■ Saved data entries
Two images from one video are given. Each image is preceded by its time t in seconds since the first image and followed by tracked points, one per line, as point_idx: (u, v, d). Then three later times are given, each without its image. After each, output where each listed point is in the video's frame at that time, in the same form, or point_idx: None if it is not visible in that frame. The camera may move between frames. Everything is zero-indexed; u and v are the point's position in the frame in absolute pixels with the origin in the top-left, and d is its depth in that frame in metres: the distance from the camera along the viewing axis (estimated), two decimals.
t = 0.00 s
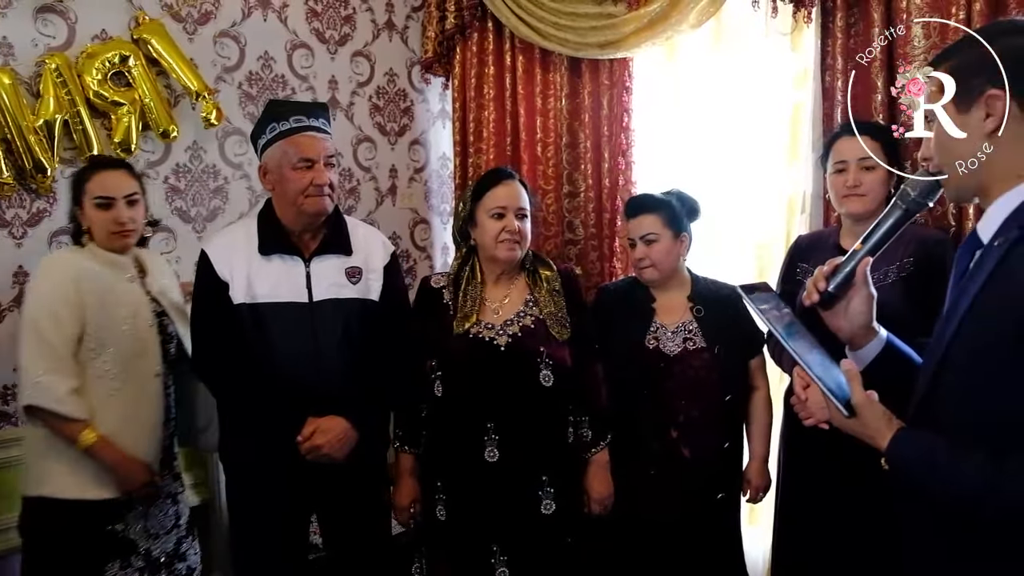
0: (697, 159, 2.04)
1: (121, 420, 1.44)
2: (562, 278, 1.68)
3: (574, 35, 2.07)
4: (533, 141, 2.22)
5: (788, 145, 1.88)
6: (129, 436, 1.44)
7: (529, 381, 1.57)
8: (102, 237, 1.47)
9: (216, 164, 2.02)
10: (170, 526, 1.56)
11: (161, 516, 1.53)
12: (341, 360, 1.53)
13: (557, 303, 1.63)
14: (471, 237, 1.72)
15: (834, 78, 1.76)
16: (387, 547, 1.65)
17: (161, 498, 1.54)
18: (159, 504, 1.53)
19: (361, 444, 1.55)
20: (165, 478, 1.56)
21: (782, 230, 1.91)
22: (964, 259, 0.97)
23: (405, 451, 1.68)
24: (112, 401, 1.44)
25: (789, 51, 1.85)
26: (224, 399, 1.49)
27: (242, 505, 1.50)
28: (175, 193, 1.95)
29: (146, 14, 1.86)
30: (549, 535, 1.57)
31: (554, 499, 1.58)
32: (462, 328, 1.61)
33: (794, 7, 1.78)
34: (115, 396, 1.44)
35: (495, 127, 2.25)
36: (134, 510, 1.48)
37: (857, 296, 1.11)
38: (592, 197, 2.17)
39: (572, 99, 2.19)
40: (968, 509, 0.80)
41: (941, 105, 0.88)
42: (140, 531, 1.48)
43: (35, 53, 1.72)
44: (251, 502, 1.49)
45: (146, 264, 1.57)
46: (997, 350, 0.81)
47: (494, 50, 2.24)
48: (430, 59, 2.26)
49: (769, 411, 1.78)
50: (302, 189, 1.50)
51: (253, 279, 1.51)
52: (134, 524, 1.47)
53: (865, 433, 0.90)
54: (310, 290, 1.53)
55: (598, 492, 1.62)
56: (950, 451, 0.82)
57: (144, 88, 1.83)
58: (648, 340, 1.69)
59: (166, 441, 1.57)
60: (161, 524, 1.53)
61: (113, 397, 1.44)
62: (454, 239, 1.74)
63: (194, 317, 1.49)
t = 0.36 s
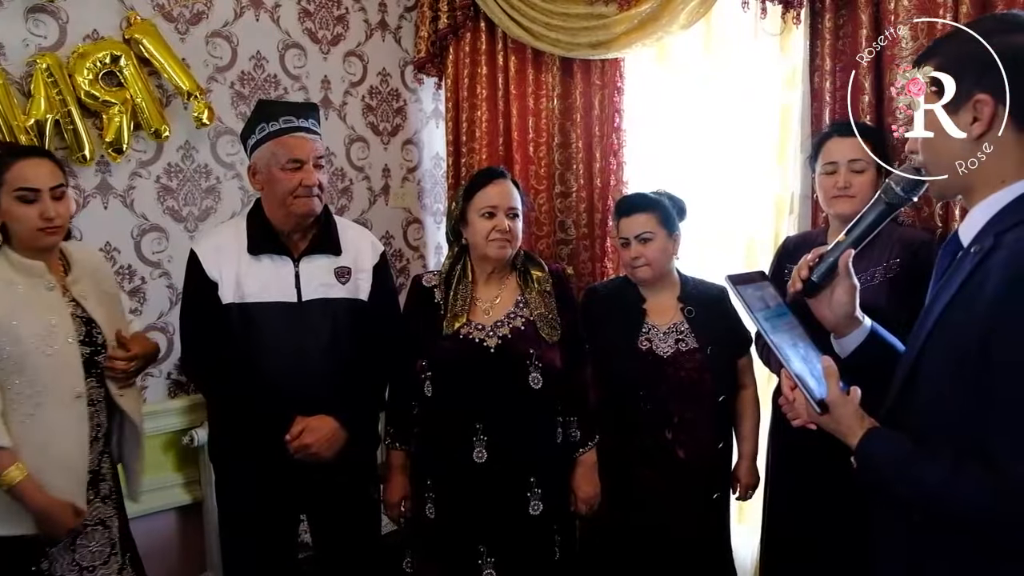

■ Work order
Starting at the line above that contains "9: (216, 164, 2.02)", repeat each line exactly up to and including the line that contains "23: (405, 451, 1.68)", and stop there.

■ The answer
9: (216, 164, 2.02)
10: (170, 526, 1.56)
11: (161, 516, 1.53)
12: (341, 360, 1.53)
13: (557, 303, 1.63)
14: (471, 237, 1.72)
15: (834, 78, 1.76)
16: (387, 547, 1.65)
17: (161, 498, 1.54)
18: (159, 504, 1.53)
19: (361, 444, 1.55)
20: (165, 478, 1.56)
21: (782, 230, 1.91)
22: (964, 259, 0.97)
23: (405, 451, 1.68)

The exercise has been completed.